Facebook is about to rebrand itself as it sinks deeper into trouble – sources

Facebook rebrand
FILE PHOTO: A 3D-printed Facebook logo is seen placed on a keyboard in this illustration taken March 25, 2020. REUTERS/Dado Ruvic/Illustration

(Reuters) -Facebook Inc, under fire from regulators and lawmakers over its business practices, is planning to rebrand itself with a new name that focuses on the metaverse, the Verge reported on Tuesday.

The name change will be announced next week, The Verge reported, citing a source with direct knowledge of the matter.

The move would likely position the flagship app as one of many products under a parent company overseeing brands such as Instagram and WhatsApp, according to the report. Google adopted such a structure when it reorganized into a holding company called Alphabet in 2015.

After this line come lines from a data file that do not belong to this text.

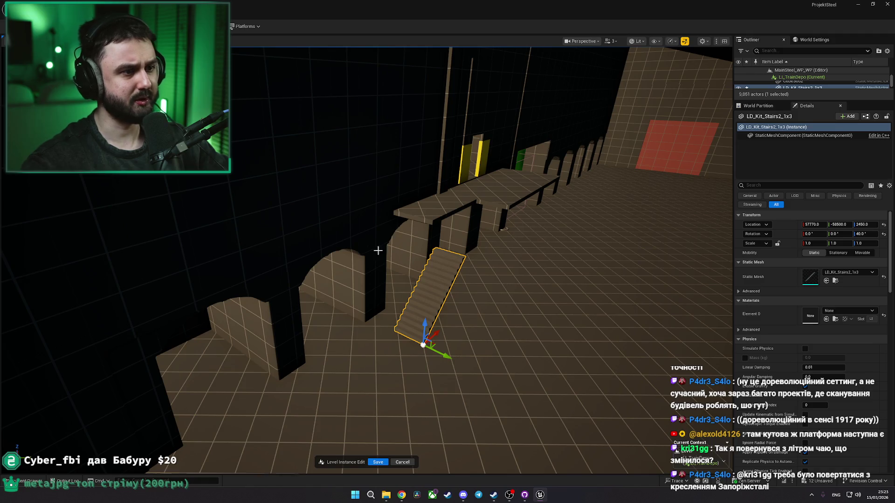
{"action": "left_click_drag", "start_coordinate": [428, 365], "coordinate": [340, 360]}
{"action": "mouse_move", "coordinate": [334, 425]}
{"action": "left_mouse_down"}
{"action": "mouse_move", "coordinate": [331, 361]}
{"action": "mouse_move", "coordinate": [356, 385]}
{"action": "left_mouse_up"}
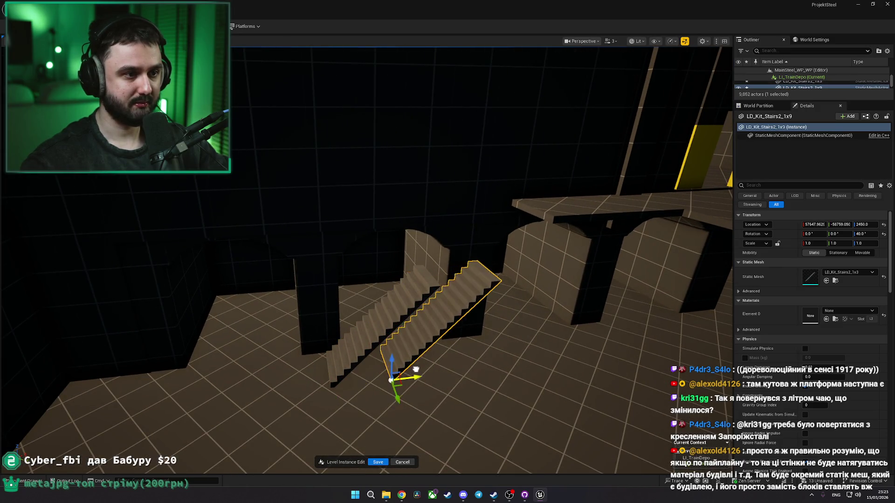
{"action": "left_click_drag", "start_coordinate": [433, 359], "coordinate": [432, 326]}
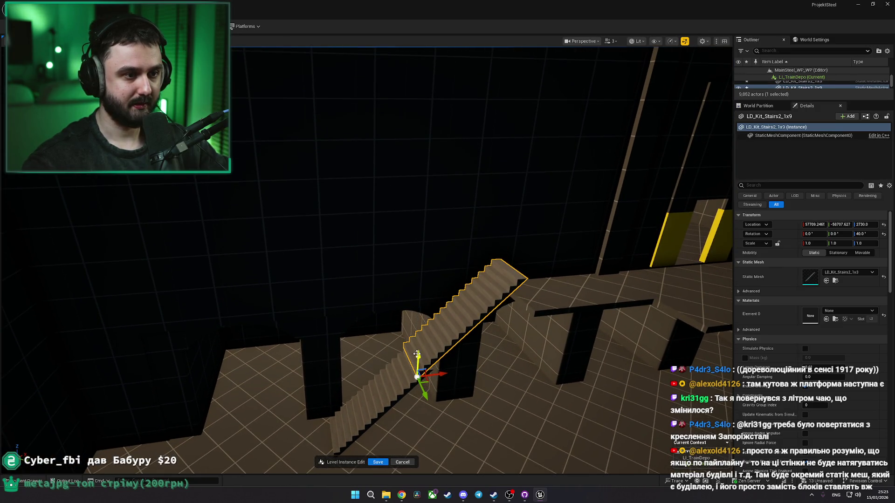
{"action": "scroll", "coordinate": [451, 370], "scroll_direction": "up", "scroll_amount": 5}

Facebook said it does not comment on “rumor or speculation.”

Facebook Chief Executive Mark Zuckerberg has been talking up the metaverse, a digital world where people can move between different devices and communicate in a virtual environment, since July and the company has invested heavily in virtual reality and augmented reality, developing hardware such as its Oculus VR headsets and working on AR glasses and wristband technologies.

The buzzy word, first coined in a dystopian novel three decades earlier, is popular in Silicon Valley and has been referenced by other tech firms such as Microsoft. The popular children’s game Roblox describes itself as a metaverse company. Epic Games’ Fortnite is also considered to be part of the metaverse.

Zuckerberg plans to talk about the name change at the company’s annual Connect conference on Oct. 28, but it could be unveiled sooner, the Verge said.

The move would come at a time when Facebook is under wide-ranging scrutiny from global lawmakers and regulators over its content moderation practices and harms linked to its platforms, with internal documents leaked by a whistleblower forming the basis for a US Senate hearing last week.

“It reflects the broadening out of the Facebook business. And then, secondly, I do think that Facebook’s brand is probably not the greatest given all of the events of the last three years or so,” internet analyst James Cordwell at Atlantic Equities said.

“Having a different parent brand will guard against having this negative association transferred into a new brand, or other brands that are in the portfolio,” said Shankha Basu, associate professor of marketing at University of Leeds.

(Reporting by Shivam Patel and Shubham Kalia in Bengaluru; Additional reporting by Bhargav Acharya and Juby Babu; Editing by Rashmi Aich and Anil D’Silva)

Editor’s comment: whether Facebook – a company that has been fined over $80 million in the last 24 hours and told that it cannot be trusted to manage cryptocurrency – can pull off a rebrand, reflecting something so new and futuristic that most people cannot imagine it, is doubtful. What is becoming obvious is that it has to do something, and something bold, if it is not to become too toxic a company to survive.